— EXERCISE REQUIREMENTS —
Read through the material below and find each line that has the word "pixels"; copy it.

** Opening DATA TO PROCESS block **

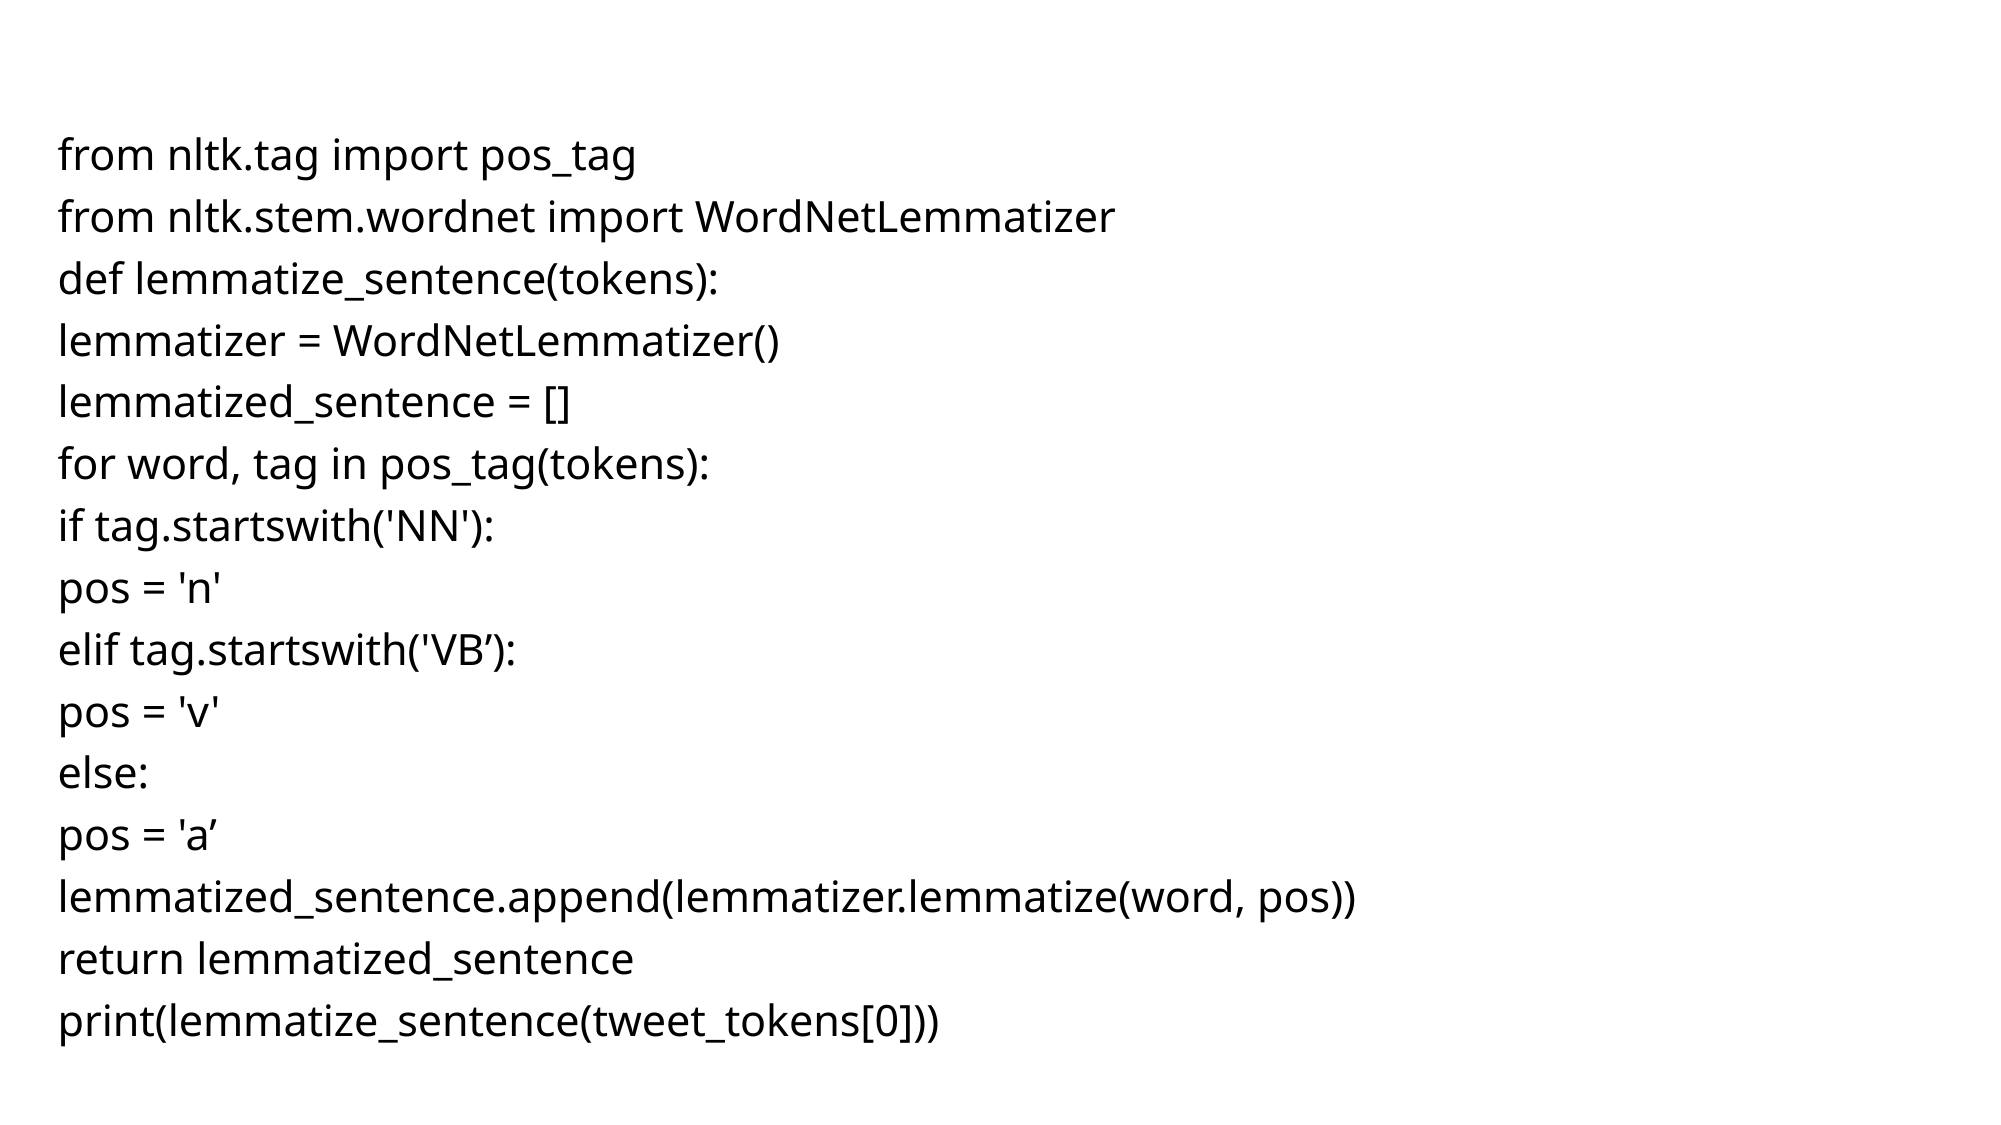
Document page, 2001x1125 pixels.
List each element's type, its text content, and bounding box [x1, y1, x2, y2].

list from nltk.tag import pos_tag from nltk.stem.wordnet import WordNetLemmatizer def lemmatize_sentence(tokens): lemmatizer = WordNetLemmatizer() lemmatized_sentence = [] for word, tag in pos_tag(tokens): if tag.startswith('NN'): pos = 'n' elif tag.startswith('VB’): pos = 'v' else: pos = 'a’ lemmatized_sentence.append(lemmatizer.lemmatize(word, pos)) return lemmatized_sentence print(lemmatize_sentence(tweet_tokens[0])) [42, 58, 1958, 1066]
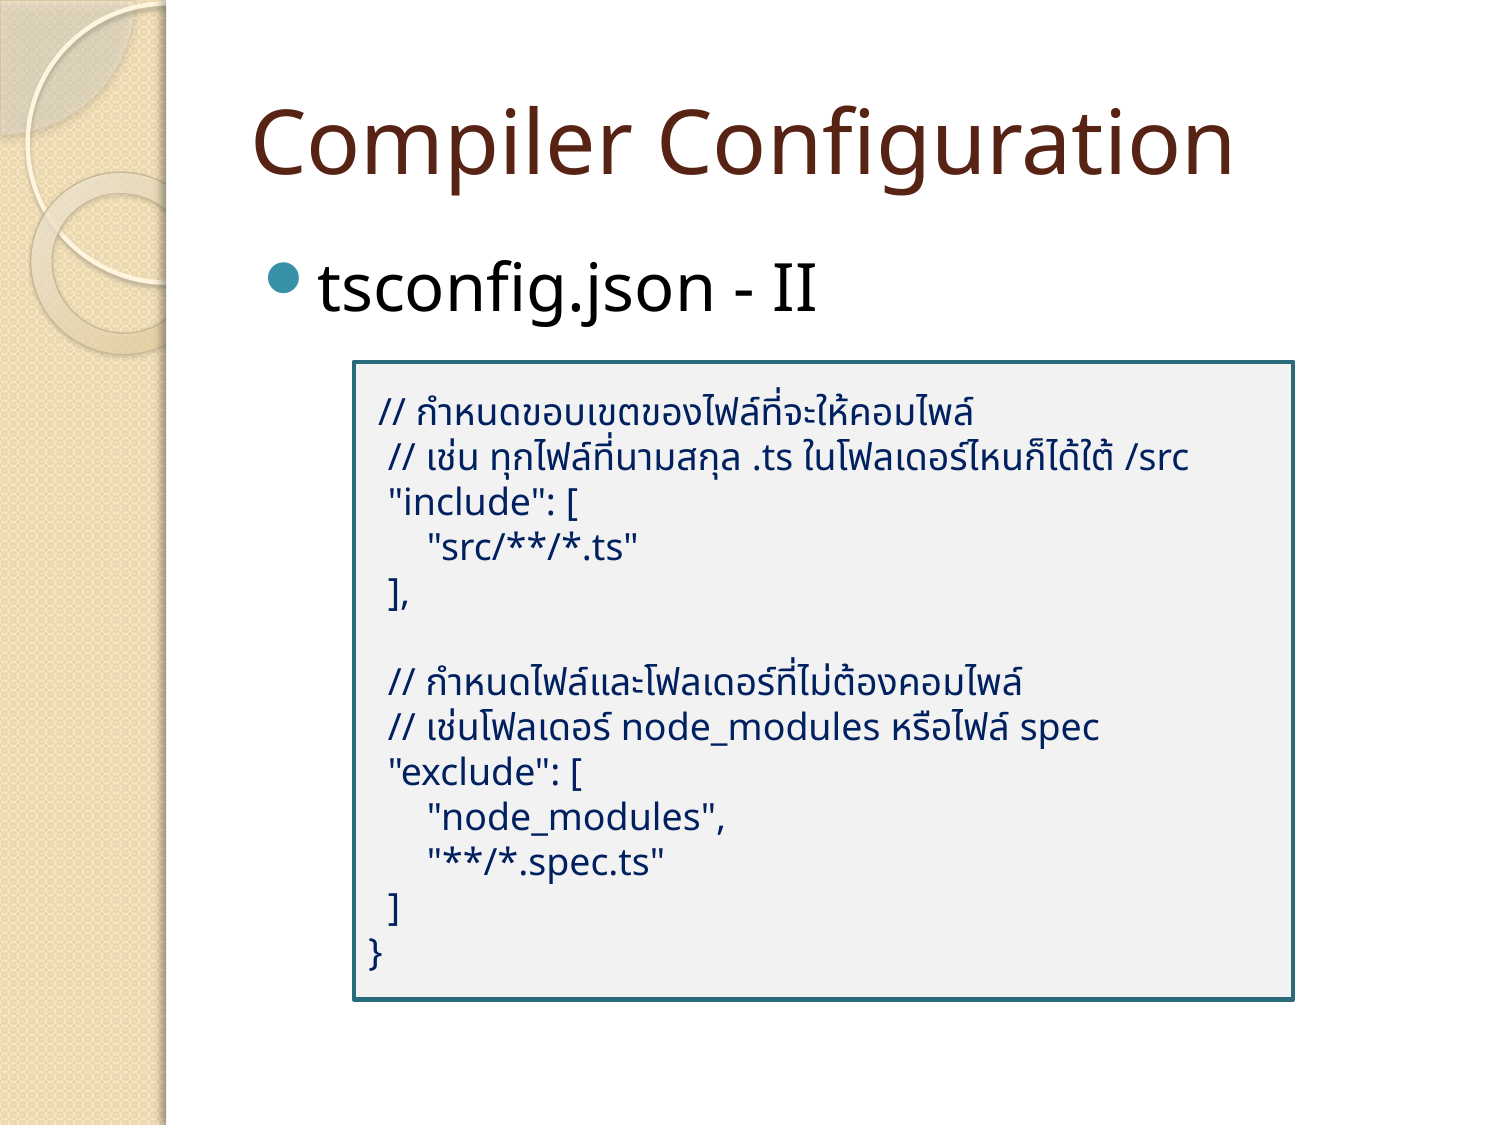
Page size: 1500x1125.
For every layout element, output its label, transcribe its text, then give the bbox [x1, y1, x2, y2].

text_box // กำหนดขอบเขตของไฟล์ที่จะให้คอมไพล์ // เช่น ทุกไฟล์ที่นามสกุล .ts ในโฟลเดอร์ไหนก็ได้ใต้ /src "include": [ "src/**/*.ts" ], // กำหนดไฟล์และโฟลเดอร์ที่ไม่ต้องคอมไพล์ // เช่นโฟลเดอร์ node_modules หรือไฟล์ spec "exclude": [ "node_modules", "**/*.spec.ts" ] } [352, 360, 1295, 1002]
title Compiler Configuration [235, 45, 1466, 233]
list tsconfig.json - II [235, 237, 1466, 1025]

** Closing DATA TO PROCESS block **
** Opening DATA TO PROCESS block **

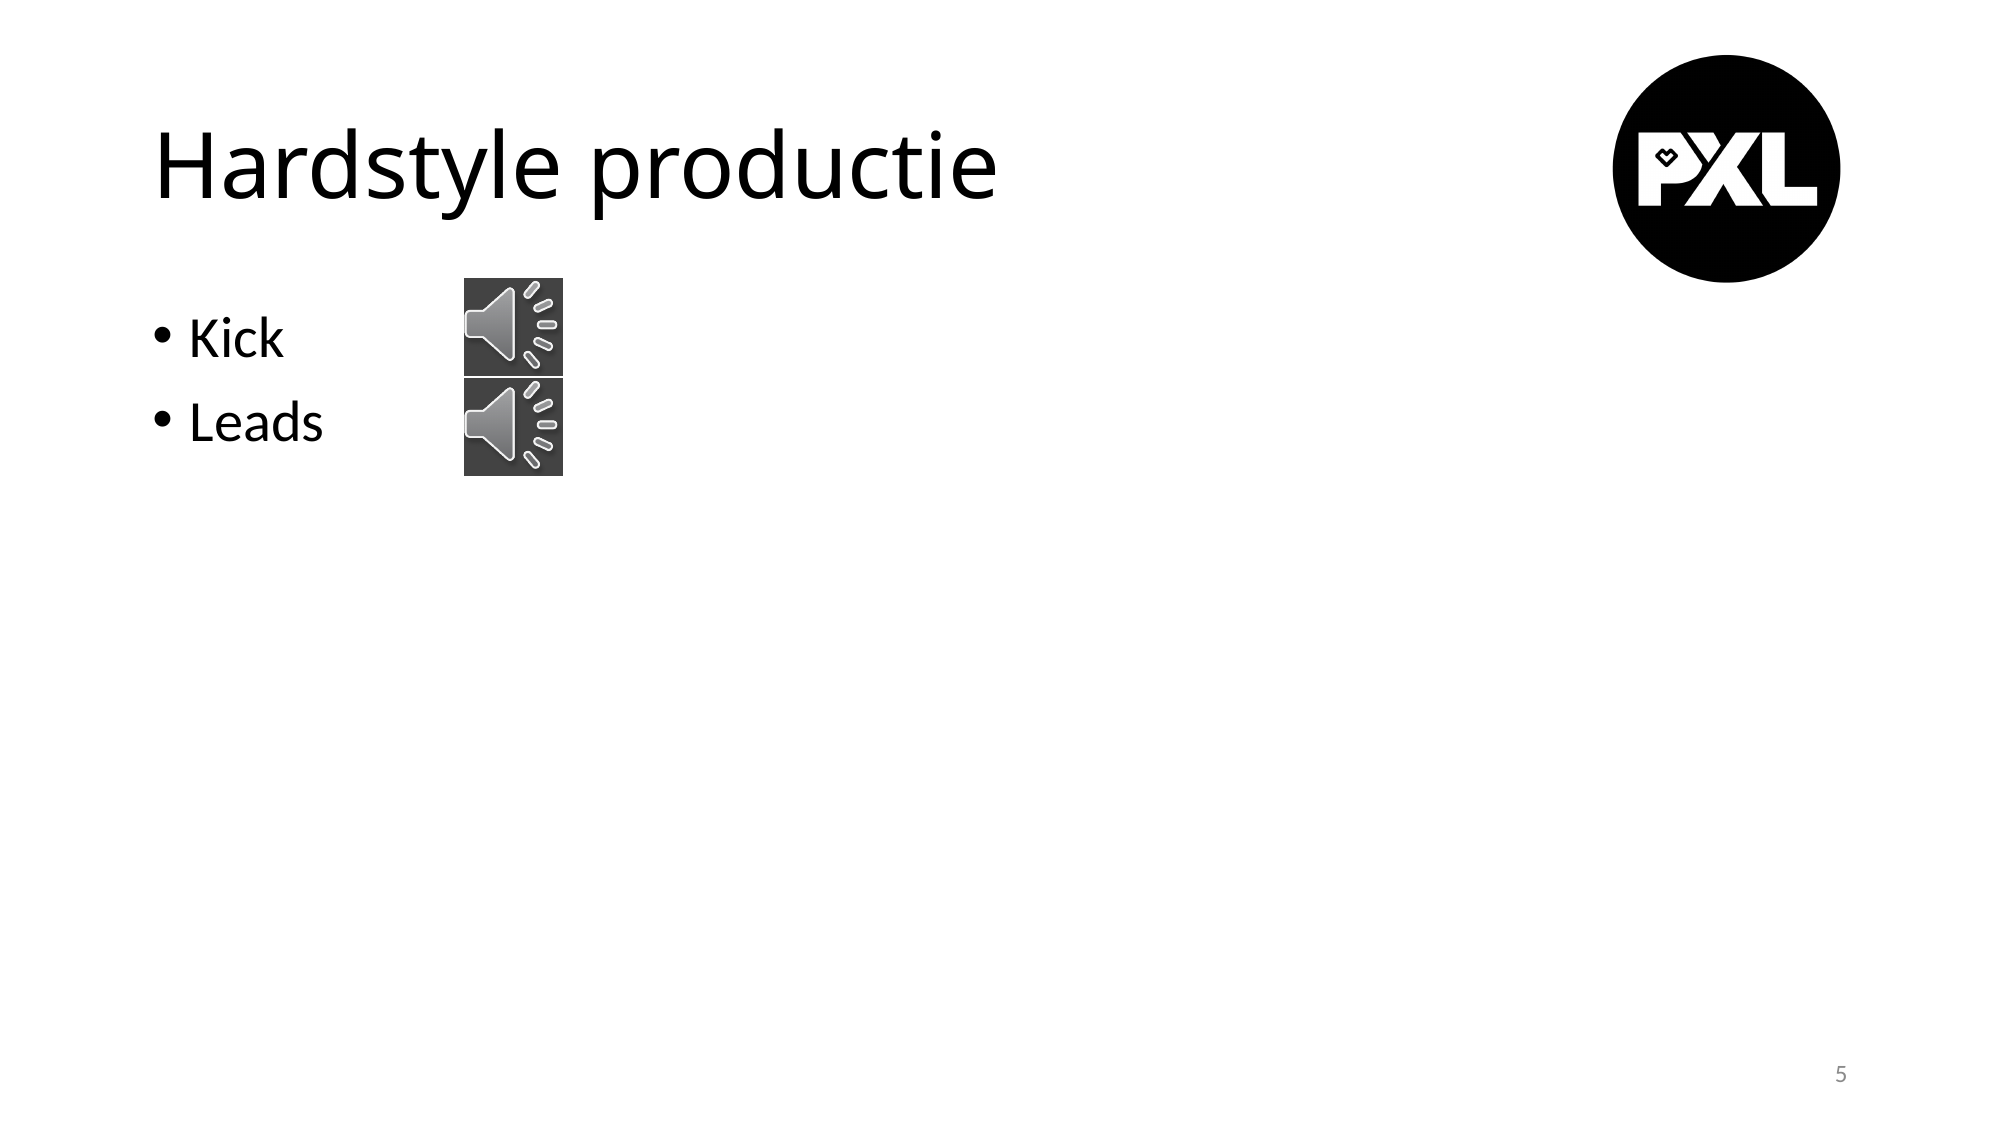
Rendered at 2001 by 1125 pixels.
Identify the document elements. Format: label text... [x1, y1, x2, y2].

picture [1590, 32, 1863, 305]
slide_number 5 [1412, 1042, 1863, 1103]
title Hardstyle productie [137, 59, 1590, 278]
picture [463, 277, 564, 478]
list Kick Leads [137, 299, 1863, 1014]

** Closing DATA TO PROCESS block **

— EXERCISE RESPONSE —
Document page, 2001x1125 pixels.
Rendered at 2001 by 1125 pixels.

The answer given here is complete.